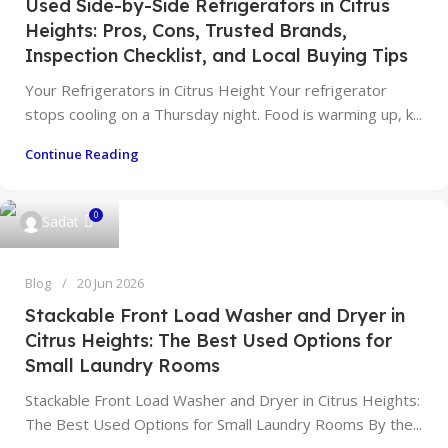
Used Side-by-Side Refrigerators in Citrus
Heights: Pros, Cons, Trusted Brands,
Inspection Checklist, and Local Buying Tips
Your Refrigerators in Citrus Height Your refrigerator
stops cooling on a Thursday night. Food is warming up, k...
Continue Reading
0
Sadat
Blog
20 Jun 2026
Stackable Front Load Washer and Dryer in
Citrus Heights: The Best Used Options for
Small Laundry Rooms
Stackable Front Load Washer and Dryer in Citrus Heights:
The Best Used Options for Small Laundry Rooms By the...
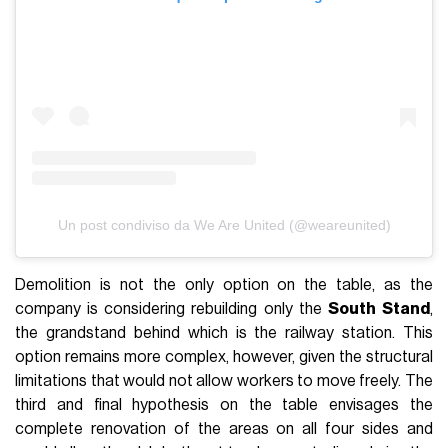
Un post condiviso da We Are United (@weareunited)
Demolition is not the only option on the table, as the
company is considering rebuilding only the
South
Stand
,
the grandstand behind which is the railway station. This
option remains more complex, however, given the structural
limitations that would not allow workers to move freely. The
third and final hypothesis on the table envisages the
complete renovation of the areas on all four sides and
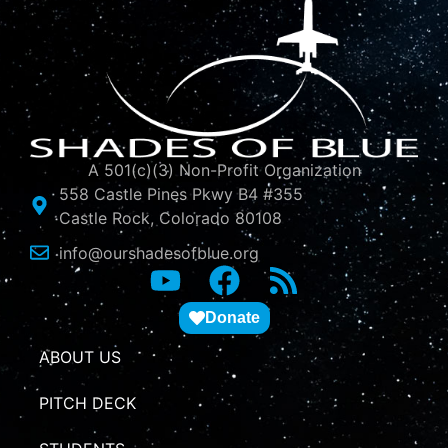
A 501(c)(3) Non-Profit Organization
558 Castle Pines Pkwy B4 #355
Castle Rock, Colorado 80108
info@ourshadesofblue.org
Donate
ABOUT US
PITCH DECK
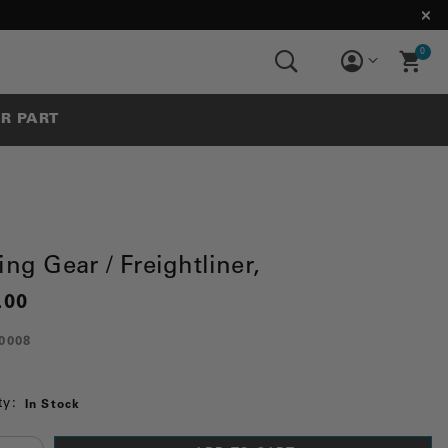
0
UR PART
ing Gear / Freightliner,
.00
0008
ty:
In Stock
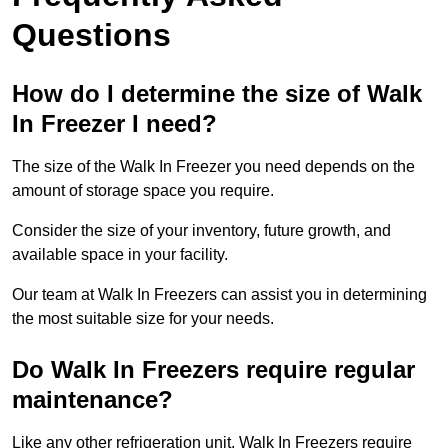
Questions
How do I determine the size of Walk
In Freezer I need?
The size of the Walk In Freezer you need depends on the
amount of storage space you require.
Consider the size of your inventory, future growth, and
available space in your facility.
Our team at Walk In Freezers can assist you in determining
the most suitable size for your needs.
Do Walk In Freezers require regular
maintenance?
Like any other refrigeration unit, Walk In Freezers require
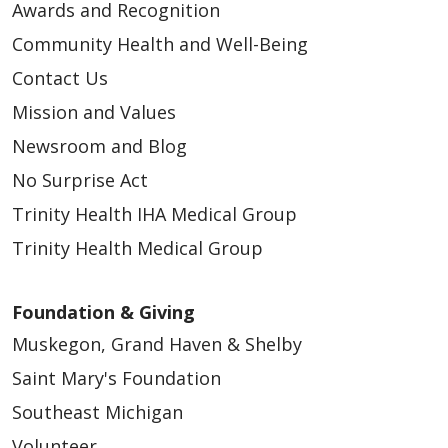
Awards and Recognition
Community Health and Well-Being
Contact Us
Mission and Values
Newsroom and Blog
No Surprise Act
Trinity Health IHA Medical Group
Trinity Health Medical Group
Foundation & Giving
Muskegon, Grand Haven & Shelby
Saint Mary's Foundation
Southeast Michigan
Volunteer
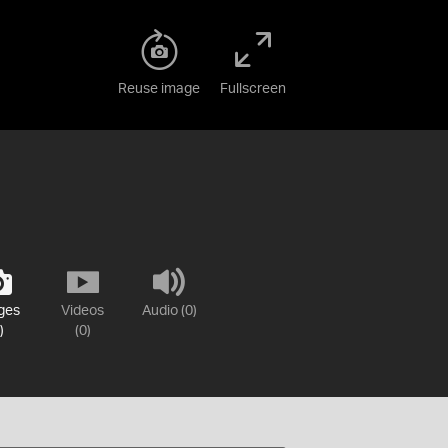
Reuse image
Fullscreen
ges
Videos
Audio (0)
)
(0)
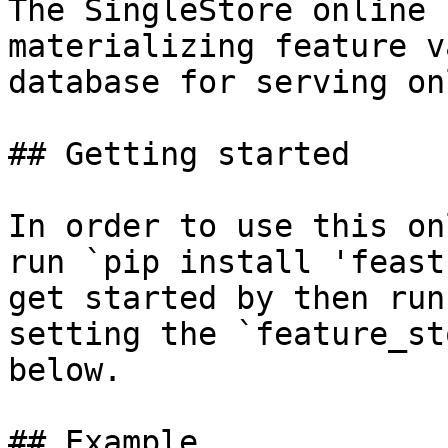
The SingleStore online 
materializing feature v
database for serving on
## Getting started

In order to use this on
run `pip install 'feast
get started by then run
setting the `feature_st
below.

## Example
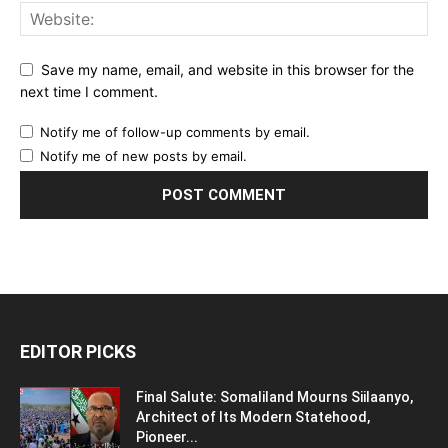
Save my name, email, and website in this browser for the
next time I comment.
Notify me of follow-up comments by email.
Notify me of new posts by email.
EDITOR PICKS
Final Salute: Somaliland Mourns Siilaanyo,
Architect of Its Modern Statehood,
Pioneer...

******

## TASK DETAILS
Copy the lines of the records above exactly as they appear, from the line holding "Reuse image" through the end of the records, both ends included. Leave out the pictures.

## SOLUTION TO THIS EXERCISE
Reuse image
Fullscreen
ges
Videos
Audio (0)
)
(0)
The SingleStore online 
materializing feature v
database for serving on
## Getting started

In order to use this on
run `pip install 'feast
get started by then run
setting the `feature_st
below.

## Example
Save my name, email, and website in this browser for the
next time I comment.
Notify me of follow-up comments by email.
Notify me of new posts by email.
EDITOR PICKS
Final Salute: Somaliland Mourns Siilaanyo,
Architect of Its Modern Statehood,
Pioneer...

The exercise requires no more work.